REQUIRED ACTIONS
**a)** Name every place the passage on ethics in software says the research is happening.
**b)** Rewrite the passage on ethics in software, starting at "Which all sounds" and ending at "What about auto-formatting?", swapping "decision" for "judgment".

PASSAGE PROVIDED
------------------------------------------------------------------------
Which all sounds great until you try to figure out when something is a decision. When computer vision labels an object as a cat or a truck … is that a decision? When anomaly detection blocks a transaction on a credit card or a login form … was that a decision? What about auto-formatting?
One of the most problematic elements of the conversation around ethics in software is that most of the action is happening away from the people who build software professionally. The research is in universities, policy groups and think tanks. Even in the rare case that a company has in-house ethics people, they are often separate from the software development lifecycle, dealing mainly in hypotheticals or advising after the fact the same way a legal team might. That’s not for any lack of interest on the part of software engineers, most of the technical people I talk to find these issues extremely compelling. It’s just difficult to fit deep reflection about ethics into a process governed by agility. Agility tells us the only way we will know what the impact will be is by trying it out, observing and adapting. It’s one thing to experiment on live users when your research question is what will make them most likely to click through? and quite another thing when you’re trying to figure out if your software might injure people.
------------------------------------------------------------------------
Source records

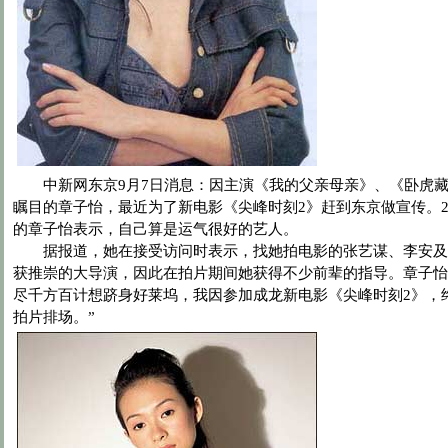
中新网东京9月7日消息：因主演《我的父亲母亲》、《卧虎藏
瞩目的章子怡，最近为了新电影《尖峰时刻2》赶到东京做宣传。2
的章子怡表示，自己算是运气很好的艺人。
据报道，她在接受访问时表示，找她拍电影的张艺谋、李安及
获推崇的大导演，因此在拍片期间她获得不少前辈的指导。章子怡
尽千方百计想跻身好莱坞，我因参加成龙新电影《尖峰时刻2》，
拍片排场。”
------------------------------------------------------------------------
SOLUTIONS
**a)** Universities, policy groups, think tanks

**b)**
Which all sounds great until you try to figure out when something is a judgment. When computer vision labels an object as a cat or a truck … is that a judgment? When anomaly detection blocks a transaction on a credit card or a login form … was that a judgment? What about auto-formatting?